Выбрать главу

61

Наконец шевеленье произошло, она его узнала не сразу, это был радостный день. Пришло спокойствие и вместе с ним странное чувство все усиливающегося нарушения. Она была нарушена, она была не она. Впервые появилось ожидание приближающейся опасности — нешуточной, грозной.

Маша не испугалась, она знала, что надо справиться с этим чувством, — и справилась. Ничего особенного, просто теперь ей приходилось носить еще и этот страх вместе с ощущением долгожданного счастья, тревоги. Тайком она написала маленькое прощальное письмо — кто знает, все может случиться!

Никогда еще Петр Андреевич не был так внимателен к ней, так настоятельно заботлив и добр. Иногда ей казалось, что с появлением ребенка он ждет исполнения каких-то особенных тайных надежд. Появление ребенка связывалось в его сознании с освобождением от душевной усталости, от сложного сплетения неизвестности и риска — словом, от того, о чем он не хотел и не мог рассказать ей, а она, в свою очередь, не хотела и не могла заставить его сделать это.

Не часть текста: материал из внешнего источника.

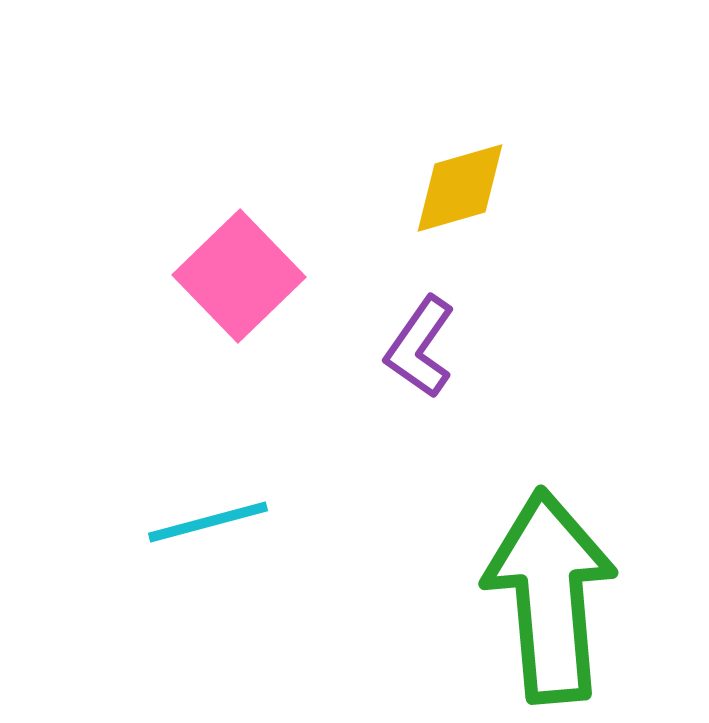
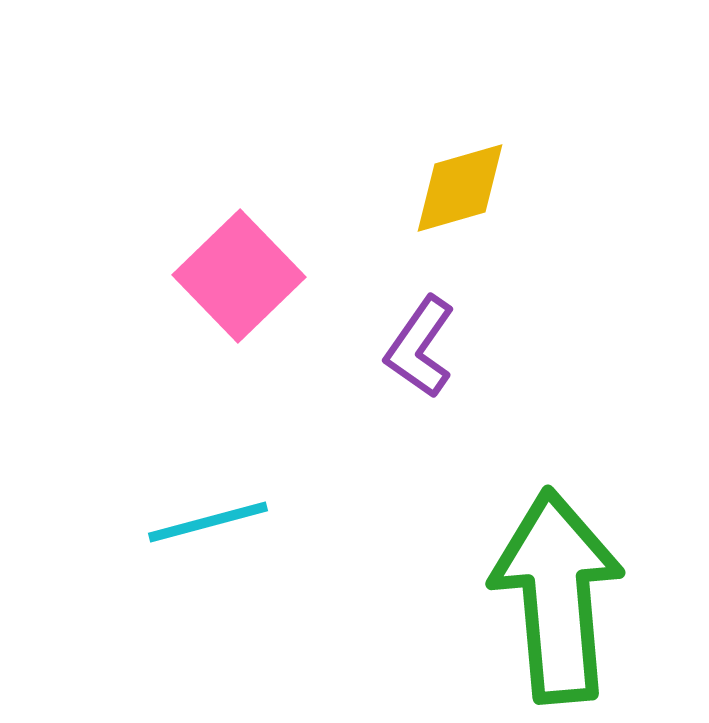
green arrow: moved 7 px right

По ночам, когда не спалось, она думала о странной одновременности своих двух душевных состояний. В ней была новая жизнь, ее тело было как бы удвоено, ее ни на минуту не оставляло счастье исполнившегося желания. Но впереди была неизвестность, опасность, тревога.

Она простудилась, врачи запретили антибиотики, которые могли повредить ребенку, и пришлось лечиться домашними средствами, а грипп был затяжной, тяжелый. Но она выкарабкалась. Когда на грудь клали горчичники, он (или она) начинал лупить ногами и ворочаться, как медвежонок. И начинался бесшумный диалог с неведомым явлением, которое «нарушало» ее, которое причиняло ей боль, которое она ждала радостно и нетерпеливо. «Ну, миленький, успокойся, — уговаривала она его. — Перестань барахтаться. Ты девочка или мальчик?»

62

«Москвич» останавливается у бывшего купеческого дома в Лоскутове. Хозяин открывает сам — он в пижаме, и они просят его одеться. Может быть, когда он надевает свою ослепительно белую рубашку, его руки немного дрожат. Впрочем, он спокоен. Но ярко-голубые глаза как бы подернуты дымкой. Короткий двухминутный разговор. Осколков зовет мать..

— Я уезжаю, мама, наверно, надолго. В кабинете на моём столе лежит папка, передай ее, пожалуйста, Врубову. И никому другому. Институтские дела, — поясняет он непрошеным гостям.

— Ясно, — отвечает первый, а второй как эхо повторяет: «ясно». — Впрочем, вы скоро вернетесь домой.

— Да?

— Часа через два-три.

Но он возвращается позже. В большом здании на Петровке он поднимается на четвертый этаж, холодно поблескивают панели, одна белая дверь повторяет другую, сияют ослепительной чистотой пол, потолок и стены, коридор кажется бесконечным.

В самом обыкновенном маленьком кабинете начинается подробный разговор — без сомнения, он записывается, потому что, подводя итоги, Осколкова просят подписать протокол. Его настойчиво просят припомнить тот вечер или другой, того человека или другого. Вероятно, его снимают — и едва ли фотографии удаются, он удивительно непохож на себя. Оказывается, он способен похудеть в течение получаса. Оказывается, полная достоинства осанка, которую он носил, как носят изящно сшитое пальто, может слететь, как слетают под ветром осенние листья.

Когда он жалуется на забывчивость, ему напоминают. Когда он отказывается признать свою подпись на документах, расписках, ему предъявляют неопровержимые данные экспертизы. Ему предлагают чай, бутерброды. Он отказывается.

— Еще рано, в это время я никогда не ем.

Но проходит еще два часа, и он пьет холодный чай и ест бутерброды. Платком он вытирает пот на высоком выпуклом лбу. С двумя следователями он поднимается на восьмой или девятый этаж. В крошечном просмотровом зале ему показывают фильм. Зачем? Может быть, чтобы убедить его в полной осведомленности — из немалого числа серьезных обвинений он в некоторых решительно отказывается сознаться.